**TRECHO FORNECIDO:**

A diplomacia brasileira
continuou a ser conservadoramente desenvolvimentista, e bastante relutante em
aceitar novos compromissos de abertura econômica ou de liberalização comercial,
embarcado na integração bilateral com a Argentina, processo que foi ampliado em
formato quadrilateral no início dos anos 1990, com a constituição do Mercosul.
A diplomacia de FHC foi basicamente profissional, ou seja, itamaratiana, com as
já mencionadas inovações na área da política nuclear e da aceitação cautelosa
de novos compromissos em matéria de acordos comerciais (multilaterais e
hemisféricos). Os companheiros, por sua vez, inventaram iniciativas
mentirosamente “inéditas” que se conformassem ao seu desejo de se enquadrar na
fábula do “nunca antes” e de um “ativismo” e de uma “altivez”, que disfarçaram
mal seu alinhamento inquestionável com os interesses da mais longeva ditadura
da América Latina. Mas nos temas que realmente integravam a agenda diplomática,
o continuísmo no seu encaminhamento, ainda que não nos procedimentos, foi de
rigor.
A prioridade para a
América do Sul, por exemplo, já estava dada desde o início da era FHC, e mesmo
antes, sob a gestão de Itamar Franco, quando se tentou contrapor às iniciativas
americanas – a de Bush pai e a de Clinton – de um amplo acordo hemisférico de
livre comércio a proposta de um superficialmente formulado projeto de Alcsa,
uma área de livre comércio sul-americana (jamais realizada formalmente, senão
por uma miríade de acordos parciais na Aladi). A abertura e o relacionamento
com grandes parceiros do chamado Sul Global (uma invenção geográfica sem
qualquer sentido econômico ou mesmo diplomático) já estava posta desde muito
antes igualmente, inclusive porque o Itamaraty sempre foi adepto dessas
alianças terceiro-mundistas. O projeto de FHC de integrar fisicamente a América
do Sul foi despudoradamente roubado, reinventado sob outro nome e, como várias
outras iniciativas companheiras nessa área, permaneceu não implementado, por
falta de competência para levá-lo adiante, sem as parcerias anteriormente
previstas no projeto original. O multilateralismo como metodologia geral também
nunca deixou de ser praticado por uma diplomacia feita mais de transpiração do
que de inspiração.
4. Um
caso a resolver: existiu um ‘pensamento diplomático’ de 1964 a 1985?

**TAREFA:** Por favor, extraia do trecho sobre a diplomacia brasileira, sem nenhuma alteração, tudo o que vai desde "A diplomacia brasileira" até "constituição do Mercosul.".

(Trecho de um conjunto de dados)
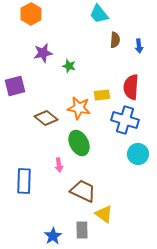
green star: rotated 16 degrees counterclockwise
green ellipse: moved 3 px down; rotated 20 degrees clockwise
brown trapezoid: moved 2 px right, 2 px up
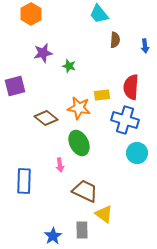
blue arrow: moved 6 px right
cyan circle: moved 1 px left, 1 px up
pink arrow: moved 1 px right
brown trapezoid: moved 2 px right
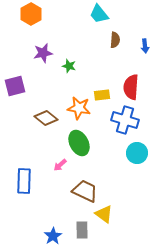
pink arrow: rotated 56 degrees clockwise
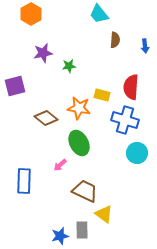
green star: rotated 24 degrees counterclockwise
yellow rectangle: rotated 21 degrees clockwise
blue star: moved 7 px right; rotated 18 degrees clockwise
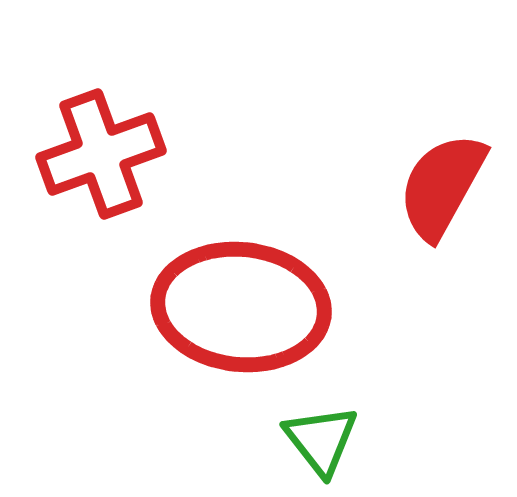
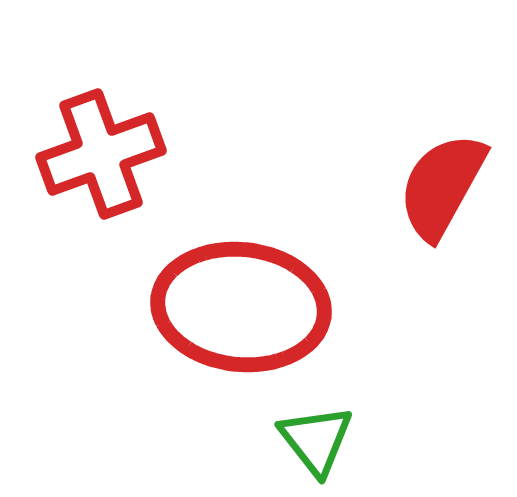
green triangle: moved 5 px left
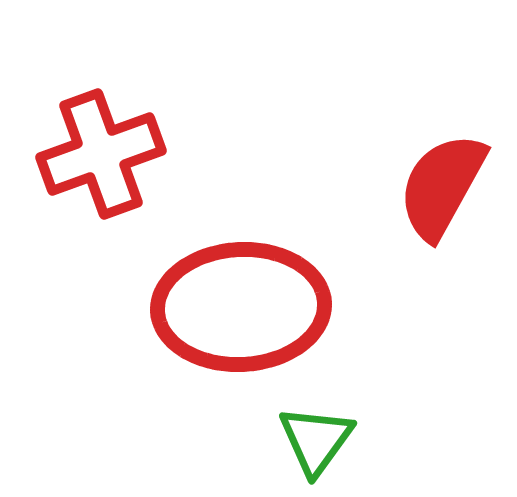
red ellipse: rotated 9 degrees counterclockwise
green triangle: rotated 14 degrees clockwise
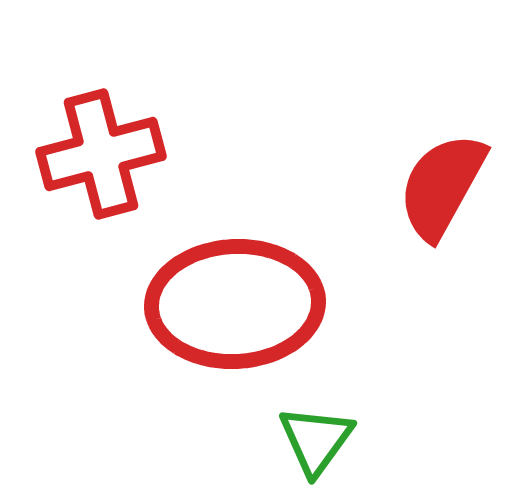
red cross: rotated 5 degrees clockwise
red ellipse: moved 6 px left, 3 px up
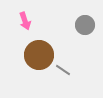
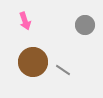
brown circle: moved 6 px left, 7 px down
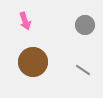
gray line: moved 20 px right
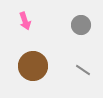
gray circle: moved 4 px left
brown circle: moved 4 px down
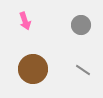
brown circle: moved 3 px down
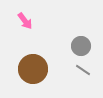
pink arrow: rotated 18 degrees counterclockwise
gray circle: moved 21 px down
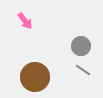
brown circle: moved 2 px right, 8 px down
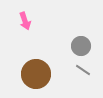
pink arrow: rotated 18 degrees clockwise
brown circle: moved 1 px right, 3 px up
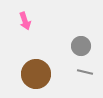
gray line: moved 2 px right, 2 px down; rotated 21 degrees counterclockwise
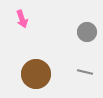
pink arrow: moved 3 px left, 2 px up
gray circle: moved 6 px right, 14 px up
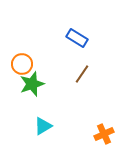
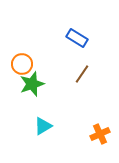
orange cross: moved 4 px left
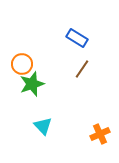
brown line: moved 5 px up
cyan triangle: rotated 42 degrees counterclockwise
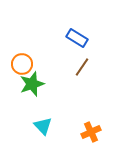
brown line: moved 2 px up
orange cross: moved 9 px left, 2 px up
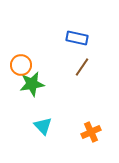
blue rectangle: rotated 20 degrees counterclockwise
orange circle: moved 1 px left, 1 px down
green star: rotated 10 degrees clockwise
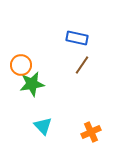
brown line: moved 2 px up
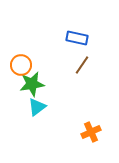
cyan triangle: moved 6 px left, 19 px up; rotated 36 degrees clockwise
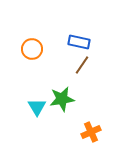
blue rectangle: moved 2 px right, 4 px down
orange circle: moved 11 px right, 16 px up
green star: moved 30 px right, 15 px down
cyan triangle: rotated 24 degrees counterclockwise
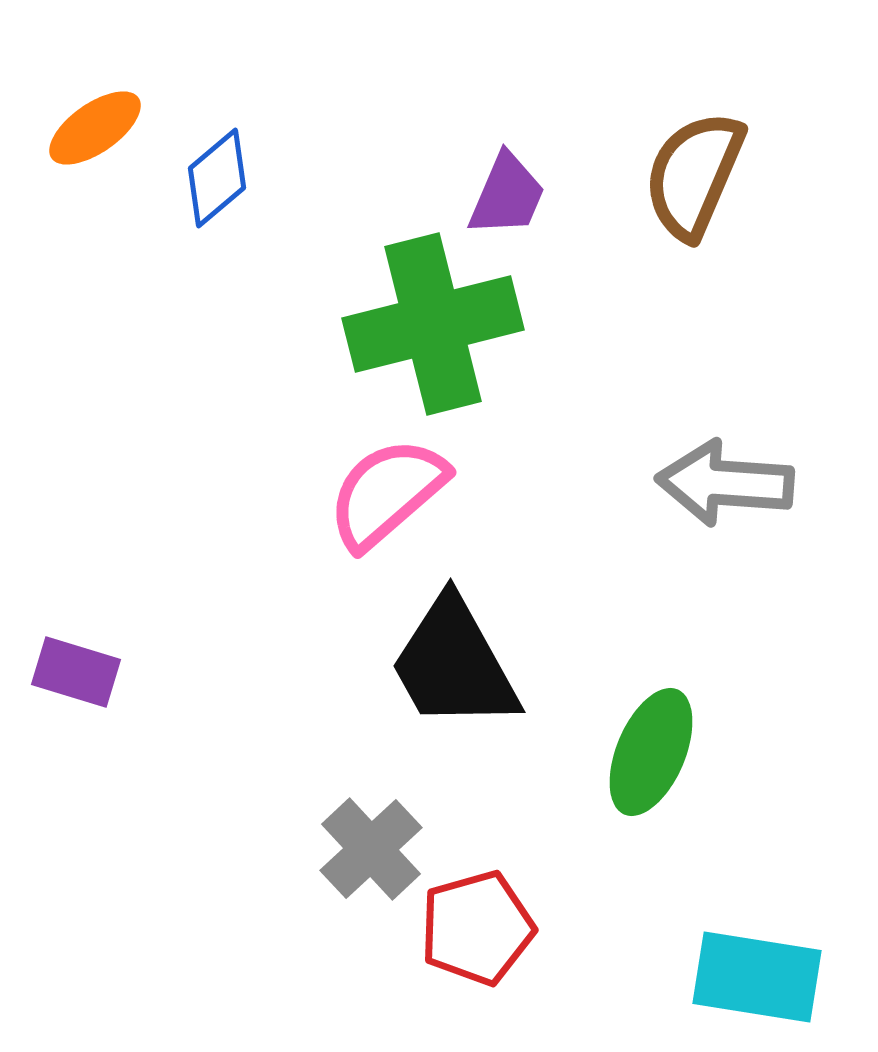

**RESPOSTA AO EXERCÍCIO:**
A diplomacia brasileira
continuou a ser conservadoramente desenvolvimentista, e bastante relutante em
aceitar novos compromissos de abertura econômica ou de liberalização comercial,
embarcado na integração bilateral com a Argentina, processo que foi ampliado em
formato quadrilateral no início dos anos 1990, com a constituição do Mercosul.